From the entries below, return only the lines starting at the one that contains "- If you change" and ending at the one that contains "- Consider protecting", exactly as they stand.

[[ Recorded information, beginning ]]

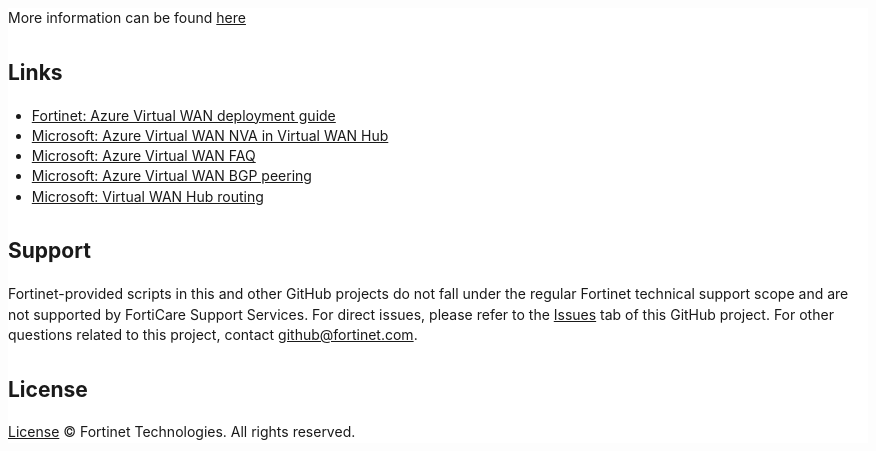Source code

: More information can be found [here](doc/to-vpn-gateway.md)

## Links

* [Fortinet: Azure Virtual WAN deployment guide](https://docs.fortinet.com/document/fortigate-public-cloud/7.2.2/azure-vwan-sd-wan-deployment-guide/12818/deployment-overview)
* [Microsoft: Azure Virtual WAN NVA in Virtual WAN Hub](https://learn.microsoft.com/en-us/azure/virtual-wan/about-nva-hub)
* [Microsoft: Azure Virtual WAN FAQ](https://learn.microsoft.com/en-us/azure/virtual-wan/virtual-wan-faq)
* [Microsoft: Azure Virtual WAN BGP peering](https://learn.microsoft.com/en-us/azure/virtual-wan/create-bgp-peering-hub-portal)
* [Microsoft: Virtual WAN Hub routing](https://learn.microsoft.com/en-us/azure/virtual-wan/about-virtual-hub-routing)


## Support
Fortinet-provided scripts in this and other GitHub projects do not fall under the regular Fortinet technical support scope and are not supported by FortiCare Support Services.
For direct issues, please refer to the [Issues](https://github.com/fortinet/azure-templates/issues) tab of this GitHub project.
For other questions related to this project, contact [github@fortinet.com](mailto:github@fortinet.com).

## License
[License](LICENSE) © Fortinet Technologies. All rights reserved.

[[ Recorded information, end ]]
[[ Recorded information, beginning ]]

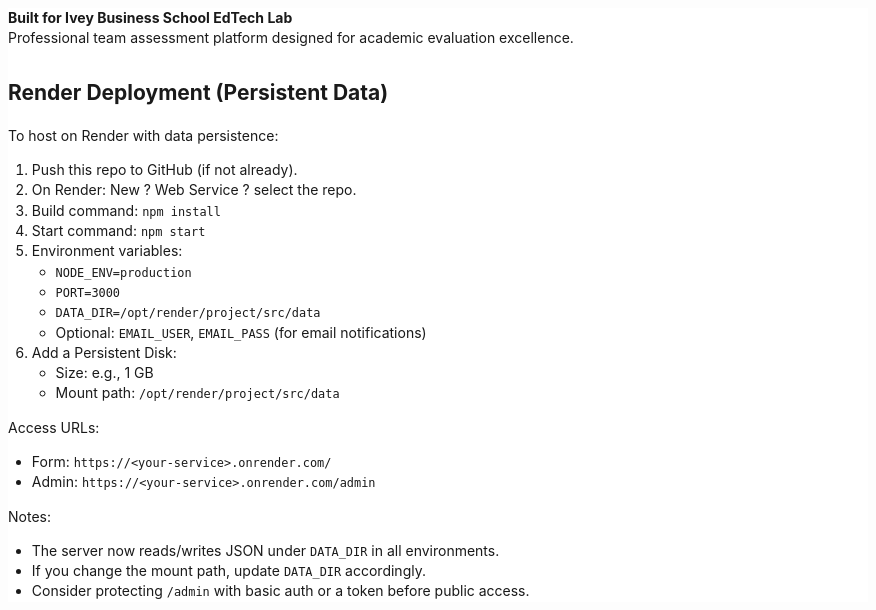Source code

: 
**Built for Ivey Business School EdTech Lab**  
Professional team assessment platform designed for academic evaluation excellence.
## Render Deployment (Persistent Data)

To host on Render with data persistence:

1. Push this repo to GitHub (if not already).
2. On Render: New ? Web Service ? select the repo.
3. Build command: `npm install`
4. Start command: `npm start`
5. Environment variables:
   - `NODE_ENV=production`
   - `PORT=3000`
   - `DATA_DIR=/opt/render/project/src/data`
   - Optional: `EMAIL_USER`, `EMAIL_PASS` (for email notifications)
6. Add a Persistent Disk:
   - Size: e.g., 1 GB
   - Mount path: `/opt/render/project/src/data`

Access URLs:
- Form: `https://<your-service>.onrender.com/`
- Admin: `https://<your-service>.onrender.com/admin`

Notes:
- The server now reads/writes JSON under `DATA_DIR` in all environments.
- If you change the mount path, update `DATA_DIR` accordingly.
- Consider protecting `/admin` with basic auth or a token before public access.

[[ Recorded information, end ]]

* Reply
- If you change the mount path, update `DATA_DIR` accordingly.
- Consider protecting `/admin` with basic auth or a token before public access.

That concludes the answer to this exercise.